--- DATA RECORDS ---
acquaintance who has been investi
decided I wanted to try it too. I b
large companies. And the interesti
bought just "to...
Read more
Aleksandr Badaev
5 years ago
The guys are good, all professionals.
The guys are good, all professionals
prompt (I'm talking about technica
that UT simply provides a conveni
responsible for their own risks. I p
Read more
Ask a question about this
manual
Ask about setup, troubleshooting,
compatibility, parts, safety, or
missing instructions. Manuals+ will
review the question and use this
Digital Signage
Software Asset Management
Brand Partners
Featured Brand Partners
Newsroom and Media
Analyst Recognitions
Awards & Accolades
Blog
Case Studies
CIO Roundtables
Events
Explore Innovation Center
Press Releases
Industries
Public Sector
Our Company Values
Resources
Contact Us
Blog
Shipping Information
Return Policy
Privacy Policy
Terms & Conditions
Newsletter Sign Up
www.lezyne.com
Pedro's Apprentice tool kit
---
--- DATA RECORDS ---
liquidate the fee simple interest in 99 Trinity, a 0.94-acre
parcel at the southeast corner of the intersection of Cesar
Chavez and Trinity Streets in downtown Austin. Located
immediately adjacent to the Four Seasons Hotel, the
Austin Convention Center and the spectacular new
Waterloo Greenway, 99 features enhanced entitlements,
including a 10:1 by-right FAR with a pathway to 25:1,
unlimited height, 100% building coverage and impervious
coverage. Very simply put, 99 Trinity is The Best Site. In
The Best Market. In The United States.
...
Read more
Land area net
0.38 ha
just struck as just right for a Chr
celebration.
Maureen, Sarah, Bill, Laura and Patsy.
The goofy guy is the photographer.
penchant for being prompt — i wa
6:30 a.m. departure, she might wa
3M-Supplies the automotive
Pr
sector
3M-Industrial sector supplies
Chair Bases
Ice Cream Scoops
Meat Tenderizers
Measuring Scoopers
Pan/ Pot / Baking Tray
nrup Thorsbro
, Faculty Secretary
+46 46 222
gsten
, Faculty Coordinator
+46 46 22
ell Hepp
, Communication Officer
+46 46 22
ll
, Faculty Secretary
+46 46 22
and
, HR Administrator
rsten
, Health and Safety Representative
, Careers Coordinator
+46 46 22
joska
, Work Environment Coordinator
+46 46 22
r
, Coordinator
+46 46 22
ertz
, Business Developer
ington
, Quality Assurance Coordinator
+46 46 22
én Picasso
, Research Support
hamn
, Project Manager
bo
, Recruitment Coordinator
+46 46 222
---
--- DATA RECORDS ---
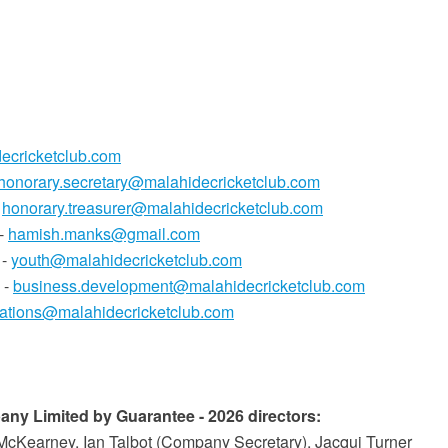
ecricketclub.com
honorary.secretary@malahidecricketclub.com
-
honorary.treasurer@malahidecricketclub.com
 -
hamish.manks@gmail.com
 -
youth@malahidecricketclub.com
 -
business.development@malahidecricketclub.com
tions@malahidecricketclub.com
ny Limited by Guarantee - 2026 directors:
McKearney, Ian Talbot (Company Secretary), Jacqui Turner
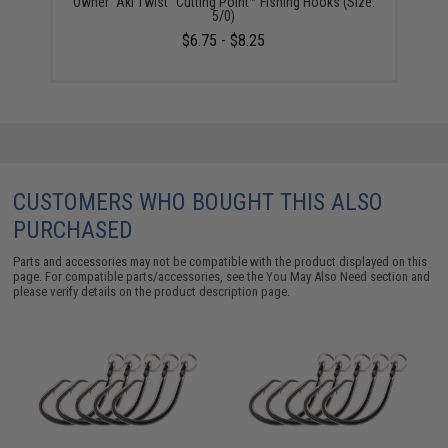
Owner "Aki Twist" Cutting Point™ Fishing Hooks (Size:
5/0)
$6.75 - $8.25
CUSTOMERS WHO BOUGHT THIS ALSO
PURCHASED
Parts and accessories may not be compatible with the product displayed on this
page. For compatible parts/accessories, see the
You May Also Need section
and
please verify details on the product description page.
---
AIM OF THE TASK: Look back at the data above. Transcribe exactly the lines starting at the line that contains "acquaintance who has been investi" and ending at the line that contains "missing instructions. Manuals+ will".

EXERCISE SOLUTION:
acquaintance who has been investi
decided I wanted to try it too. I b
large companies. And the interesti
bought just "to...
Read more
Aleksandr Badaev
5 years ago
The guys are good, all professionals.
The guys are good, all professionals
prompt (I'm talking about technica
that UT simply provides a conveni
responsible for their own risks. I p
Read more
Ask a question about this
manual
Ask about setup, troubleshooting,
compatibility, parts, safety, or
missing instructions. Manuals+ will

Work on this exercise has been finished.